FDA’s Oncology Center of Excellence (OCE) is collaborating with organizations able to capture real-world data on patient treatments and outcomes in electronic health records to better assess the potential benefits or risks of treatment to patients outside conventional clinical trials. By linking clinical records to genomic data from thousands of tumor samples, the analysts sought to identify study populations able to provide generalizable evidence for precision medicine interventions. Achieving such a data infrastructure is highly complex, reported OCE Acting Associate Director Sean Khozin in a case study on linking clinical and genomic cancer data to inform precision medicine use. The analysis in Health Affairs supports efforts to establish data standards and strategies to support data sharing in this area across multiple providers and labs.

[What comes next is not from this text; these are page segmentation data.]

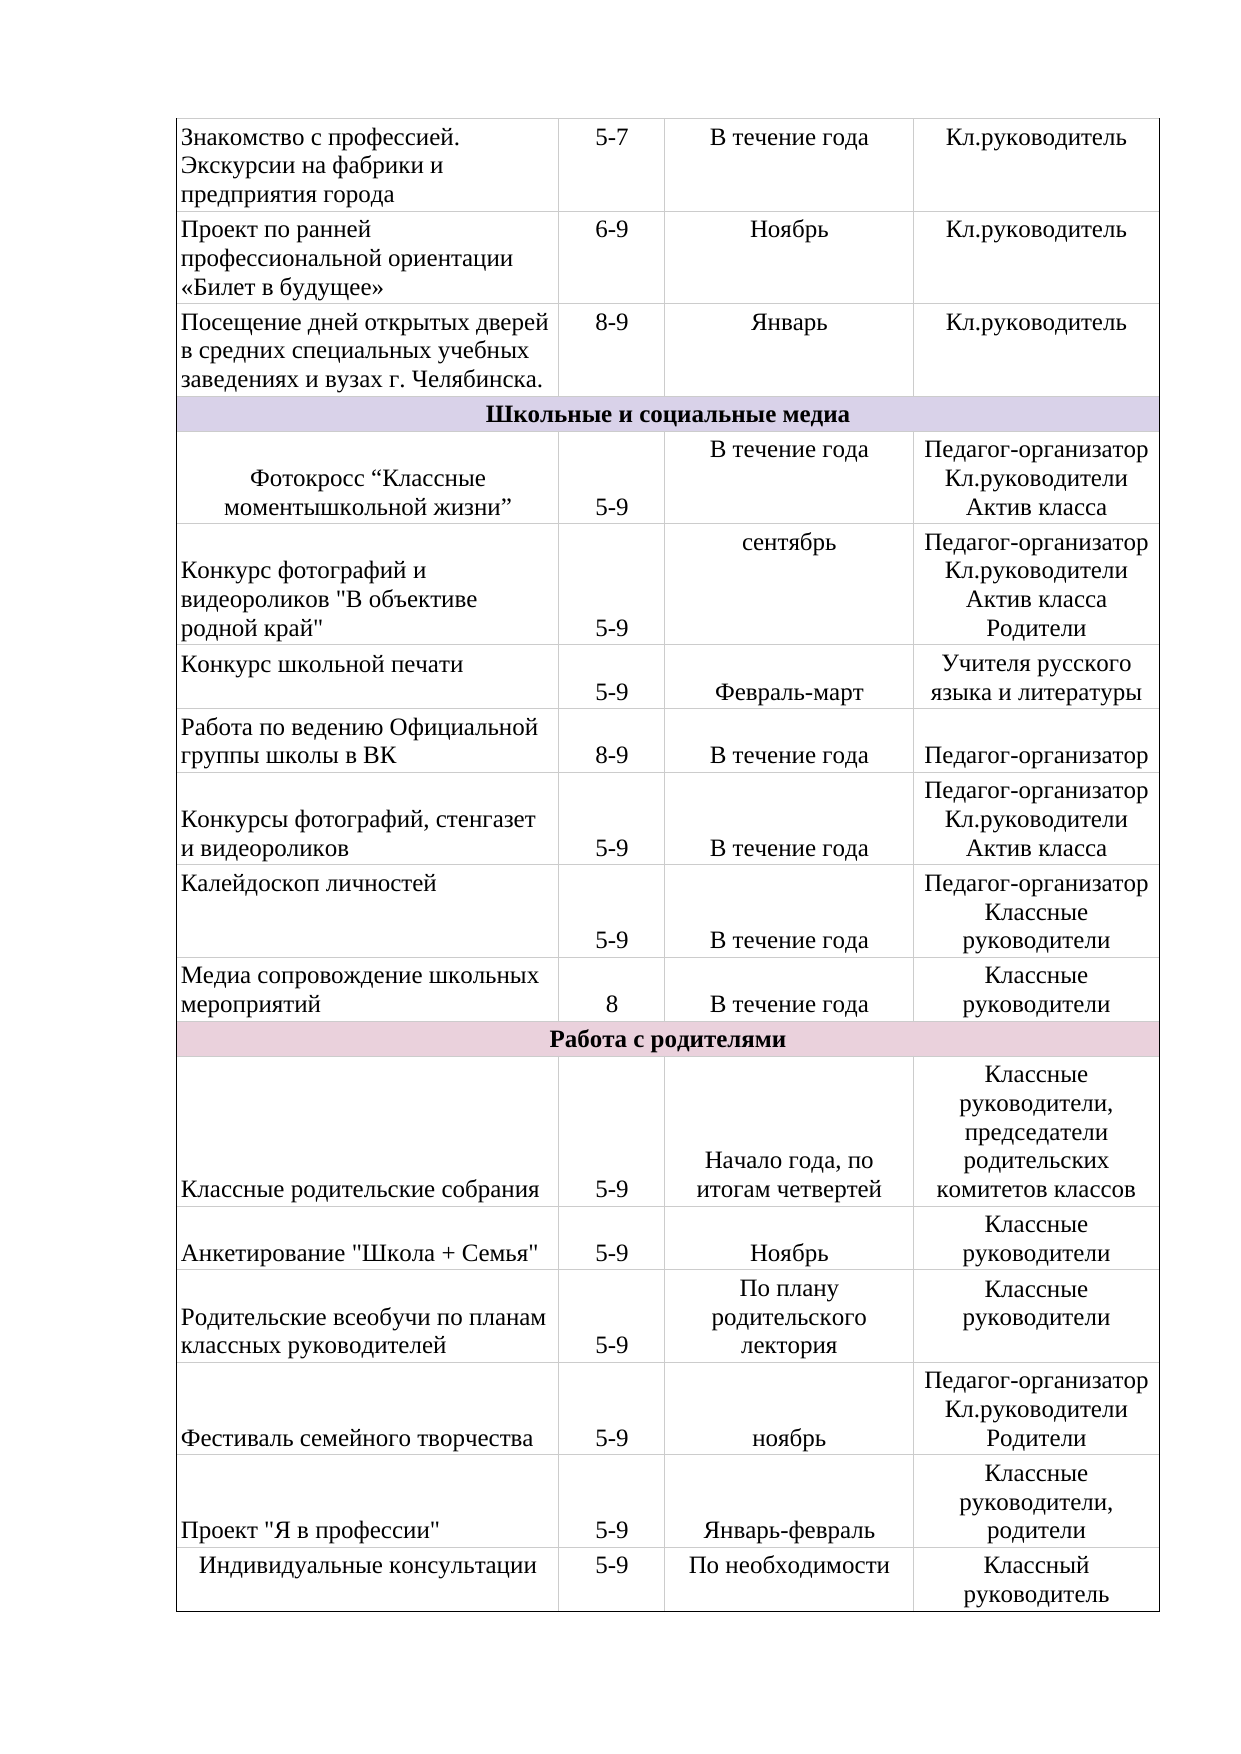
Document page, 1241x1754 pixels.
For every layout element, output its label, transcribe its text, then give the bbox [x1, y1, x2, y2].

table_cell Кл.руководитель [914, 119, 1159, 211]
table_cell Конкурс фотографий и видеороликов "В объективе родной край" [177, 524, 558, 644]
table_cell В течение года [665, 958, 913, 1021]
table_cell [914, 1548, 1159, 1611]
table_cell Кл.руководитель [914, 304, 1159, 396]
table_cell Учителя русского языка и литературы [914, 645, 1159, 708]
table_cell Классные руководители, родители [914, 1455, 1159, 1547]
table_cell 5-9 [559, 524, 664, 644]
table_cell Педагог-организатор Кл.руководители Родители [914, 1363, 1159, 1454]
table_cell Работа по ведению Официальной группы школы в ВК [177, 709, 558, 772]
table_cell Классные родительские собрания [177, 1057, 558, 1206]
table_cell Анкетирование "Школа + Семья" [177, 1207, 558, 1269]
table_cell Медиа сопровождение школьных мероприятий [177, 958, 558, 1021]
table_cell 8-9 [559, 709, 664, 772]
table_cell Родительские всеобучи по планам классных руководителей [177, 1270, 558, 1362]
table_cell В течение года [665, 119, 913, 211]
table_cell Проект по ранней профессиональной ориентации «Билет в будущее» [177, 212, 558, 303]
table_cell 8 [559, 958, 664, 1021]
table_cell ноябрь [665, 1363, 913, 1454]
table_cell Классные руководители, председатели родительских комитетов классов [914, 1057, 1159, 1206]
table_cell Посещение дней открытых дверей в средних специальных учебных заведениях и вузах г. Челябинска. [177, 304, 558, 396]
table_cell 5-9 [559, 645, 664, 708]
table_cell 5-9 [559, 1270, 664, 1362]
table_cell 6-9 [559, 212, 664, 303]
table_cell Январь-февраль [665, 1455, 913, 1547]
table_cell Фотокросс “Классные моментышкольной жизни” [177, 432, 558, 523]
table_cell 5-9 [559, 773, 664, 864]
table_cell 5-9 [559, 432, 664, 523]
table_cell Педагог-организатор Кл.руководители Актив класса [914, 773, 1159, 864]
table_cell В течение года [665, 709, 913, 772]
table_cell Педагог-организатор [914, 709, 1159, 772]
table_cell 5-9 [559, 1207, 664, 1269]
table_cell По плану родительского лектория [665, 1270, 913, 1362]
table_cell Февраль-март [665, 645, 913, 708]
table_cell Проект "Я в профессии" [177, 1455, 558, 1547]
table_cell 5-7 [559, 119, 664, 211]
table_cell Калейдоскоп личностей [177, 865, 558, 957]
table_cell Ноябрь [665, 1207, 913, 1269]
table_cell 8-9 [559, 304, 664, 396]
table_cell Педагог-организатор Классные руководители [914, 865, 1159, 957]
table_cell сентябрь [665, 524, 913, 644]
table_cell Работа с родителями [177, 1022, 1159, 1056]
table_cell 5-9 [559, 1455, 664, 1547]
table_cell Школьные и социальные медиа [177, 397, 1159, 431]
table_cell По необходимости [665, 1548, 913, 1611]
table_cell Педагог-организатор Кл.руководители Актив класса [914, 432, 1159, 523]
table_cell Конкурсы фотографий, стенгазет и видеороликов [177, 773, 558, 864]
table_cell 5-9 [559, 1548, 664, 1611]
table_cell Классные руководители [914, 1207, 1159, 1269]
table_cell Конкурс школьной печати [177, 645, 558, 708]
table_cell В течение года [665, 773, 913, 864]
table_cell 5-9 [559, 1057, 664, 1206]
table_cell Январь [665, 304, 913, 396]
table_cell Знакомство с профессией. Экскурсии на фабрики и предприятия города [177, 119, 558, 211]
table_cell Начало года, по итогам четвертей [665, 1057, 913, 1206]
table_cell В течение года [665, 865, 913, 957]
table_cell Кл.руководитель [914, 212, 1159, 303]
table_cell Фестиваль семейного творчества [177, 1363, 558, 1454]
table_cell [177, 1548, 558, 1611]
table_cell В течение года [665, 432, 913, 523]
table_cell Педагог-организатор Кл.руководители Актив класса Родители [914, 524, 1159, 644]
table_cell 5-9 [559, 865, 664, 957]
table_cell 5-9 [559, 1363, 664, 1454]
table_cell Ноябрь [665, 212, 913, 303]
table_cell Классные руководители [914, 958, 1159, 1021]
table_cell Классные руководители [914, 1270, 1159, 1362]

The development of more targeted therapies for limited patient populations, though, raise concerns about cost and access. Generic versions of targeted therapies initially did little to bring down the cost of specialty innovators products, according to a Health Affairs study. It found that the list price of imatinib (Novartis’ Gleevec) fell only 10% following the approval of the first three generic versions, largely because physicians continued to prescribe more expensive brand therapies.
Payers increasingly are turning to value-based payment models in establishing reimbursement for new targeted oncology therapies and other specialty medicines. The Centers for Medicare and Medicaid Services (CMS) reported on how it is exploring methods for adjusting payments under its Oncology Care Model and other alternative payment methods.